Think back to my recent post about Shoshone Falls. With that amount of water in mind, you may understand a little why by last night I was having a total panic attack.
On Mother's Day Heather just casually mentioned she was going with a group up to "the Murtaugh" somewhere in Idaho to do some rafting. My radar said "worry." My mind said, "she's fine. She's with people who know what they're doing." Besides, other than the Snake River, I really couldn't think of any other river that was up in Southern Idaho that could be too dangerous.
Right?
Well, come Saturday, no word from my daughter. That's okay. Didn't expect to hear from her then. But when texts remained unanswered through dinner time on Sunday, I started to feel a little concern. Finally, I sent a text to her friend Isaac. Now, Heather's pretty good at losing her phone or not keeping it next to her, but Isaac, on the other hand, always has his phone at his side. No answer from Isaac.
I was signing off of the computer when I thought I'd just check and see exactly where the Murtaugh is. Right?
Bad, bad, bad idea.
The Murtaugh is a stretch of the Snake River that extends about thirteen miles with Class III and IV rapids EXCEPT IN SPRING when they can be CLASS V. And it ends at the Twin Falls which are about a mile above the ones in the picture below. (Think lots and lots of water!)
So now my worry thermometer is on high as in HIGH!!!! alert. Finally, I swallow my mother pride and send one more text to my missing child. And waited. It's about midnight by now. Really, even if she was safe and at home she should be asleep and not hearing the text, right? I mean, they were supposed to return Saturday night, anyway.

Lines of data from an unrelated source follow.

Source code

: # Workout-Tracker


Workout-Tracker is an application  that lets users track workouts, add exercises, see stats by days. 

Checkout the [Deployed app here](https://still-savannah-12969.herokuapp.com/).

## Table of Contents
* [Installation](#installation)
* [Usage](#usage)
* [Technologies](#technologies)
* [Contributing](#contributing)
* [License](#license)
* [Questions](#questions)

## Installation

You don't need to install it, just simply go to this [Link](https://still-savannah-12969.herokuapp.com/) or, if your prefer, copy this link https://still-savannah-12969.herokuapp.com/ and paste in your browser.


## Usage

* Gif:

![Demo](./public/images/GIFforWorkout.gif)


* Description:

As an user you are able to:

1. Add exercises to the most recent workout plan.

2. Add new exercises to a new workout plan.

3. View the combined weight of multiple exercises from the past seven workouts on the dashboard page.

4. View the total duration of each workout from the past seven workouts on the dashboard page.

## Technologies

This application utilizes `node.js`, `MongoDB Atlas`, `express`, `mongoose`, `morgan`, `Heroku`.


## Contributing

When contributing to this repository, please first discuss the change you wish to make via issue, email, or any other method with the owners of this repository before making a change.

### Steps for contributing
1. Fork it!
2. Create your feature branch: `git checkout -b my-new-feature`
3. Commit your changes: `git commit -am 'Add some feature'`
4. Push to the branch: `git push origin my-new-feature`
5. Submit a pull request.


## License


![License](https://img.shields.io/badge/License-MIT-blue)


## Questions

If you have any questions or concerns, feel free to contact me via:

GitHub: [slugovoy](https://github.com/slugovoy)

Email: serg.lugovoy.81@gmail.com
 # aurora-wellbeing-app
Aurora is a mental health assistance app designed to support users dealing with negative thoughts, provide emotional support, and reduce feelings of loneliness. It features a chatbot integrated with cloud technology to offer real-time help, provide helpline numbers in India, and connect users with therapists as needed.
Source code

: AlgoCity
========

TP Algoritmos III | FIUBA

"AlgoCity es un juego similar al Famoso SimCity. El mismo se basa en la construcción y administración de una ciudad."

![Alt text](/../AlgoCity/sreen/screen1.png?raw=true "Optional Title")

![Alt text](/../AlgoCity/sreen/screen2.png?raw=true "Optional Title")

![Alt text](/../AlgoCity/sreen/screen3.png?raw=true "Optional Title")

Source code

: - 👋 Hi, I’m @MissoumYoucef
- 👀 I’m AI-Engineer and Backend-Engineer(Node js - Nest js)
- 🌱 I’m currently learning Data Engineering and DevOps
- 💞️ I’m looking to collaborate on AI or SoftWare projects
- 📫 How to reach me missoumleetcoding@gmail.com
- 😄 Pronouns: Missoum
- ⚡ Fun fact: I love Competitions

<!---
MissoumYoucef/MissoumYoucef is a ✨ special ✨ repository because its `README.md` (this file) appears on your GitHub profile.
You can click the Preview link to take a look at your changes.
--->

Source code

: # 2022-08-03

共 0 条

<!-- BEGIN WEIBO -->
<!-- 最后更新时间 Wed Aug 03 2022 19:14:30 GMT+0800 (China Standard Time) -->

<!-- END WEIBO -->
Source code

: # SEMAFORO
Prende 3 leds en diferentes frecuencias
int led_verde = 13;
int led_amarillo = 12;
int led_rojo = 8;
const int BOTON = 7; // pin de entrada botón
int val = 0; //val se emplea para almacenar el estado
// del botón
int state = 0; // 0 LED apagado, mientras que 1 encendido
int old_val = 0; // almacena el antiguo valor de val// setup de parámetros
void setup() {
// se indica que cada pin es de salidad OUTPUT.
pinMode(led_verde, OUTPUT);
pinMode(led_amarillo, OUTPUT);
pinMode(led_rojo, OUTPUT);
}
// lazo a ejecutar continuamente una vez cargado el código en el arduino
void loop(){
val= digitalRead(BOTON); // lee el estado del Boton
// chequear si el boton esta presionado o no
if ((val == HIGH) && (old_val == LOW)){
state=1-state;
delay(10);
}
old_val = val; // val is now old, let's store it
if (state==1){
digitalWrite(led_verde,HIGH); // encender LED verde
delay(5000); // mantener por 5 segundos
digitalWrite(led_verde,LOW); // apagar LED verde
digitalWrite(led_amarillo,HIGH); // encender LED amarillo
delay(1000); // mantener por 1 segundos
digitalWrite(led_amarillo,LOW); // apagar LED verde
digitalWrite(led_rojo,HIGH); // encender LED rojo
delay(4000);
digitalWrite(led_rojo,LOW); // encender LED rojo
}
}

But I send it and then I wait. I want to cry. My heart is beating inside my chest. I scan Twin Falls newspapers for some report about a raft overturning in the river and all the occupants missing. Thankfully all that's in that news is something about rugby or soccer.... But then, if nobody saw the raft go over....
And then came the beep. I quote her, "Yes I went. Learned my lesson. Won't be rafting again anytime soon. Yes everyone survived ... But not for lack of trying not to...."
So I asked her to call, and she did, and we visited for an hour. She had slept all day and the phone was not charged... typical for my youngest. Maybe I would have been better off not knowing all the details. Sunburns, scrapes, hypothermia, survival. All I can say is I am so grateful she survived. And grateful that this kid who won't even ride Colossus at Lagoon really isn't into extreme sports. I am such a helicopter mother.
But I love my kids. I just wish there was a way to let them have experiences without exposing them to dangerous things...
6 comments:
Oh scary! I know they say "no news is good news", but for a mom no news= time to panic. Glad she made it home safely and that she will be keeping her feet on dry land in the future, for her own sake and her mothers.
That's MUCH worse than losing a kid in the grocery store! Glad she's OK. But I bet you aged several years in just a few hours!
I imagine the one thing worse than carrying the worry gene would be to have the worry be justified. I'm just so grateful after all was said and done Heather was safe and all was well. Yes, I have a few more gray hairs today, but she's safe.
And today I can laugh about her experiences. I hope she's laughing, too.
Oh my! I probably would have been crying until I got a hold of her. Every mother's biggest fear. I'm glad you were able to talk to her and find humor today in what was your worst nightmare. Laughter is always good for the soul. :)
Wow! You really did have a right to be concerned about that Murtaugh expedition. I've heard that during run-off it is definatelly the wildest! What an experience for her. I too am thankful they all came through without too many cuts & bruises. So if they learned a lesson it was a good one - right? Hope she writes all these experiences down. They're worth remembering.
Thanks for the call & all the good as well as questionable details.
Love Ya
Mother and Worry Wort or a helicopter mother are normal right?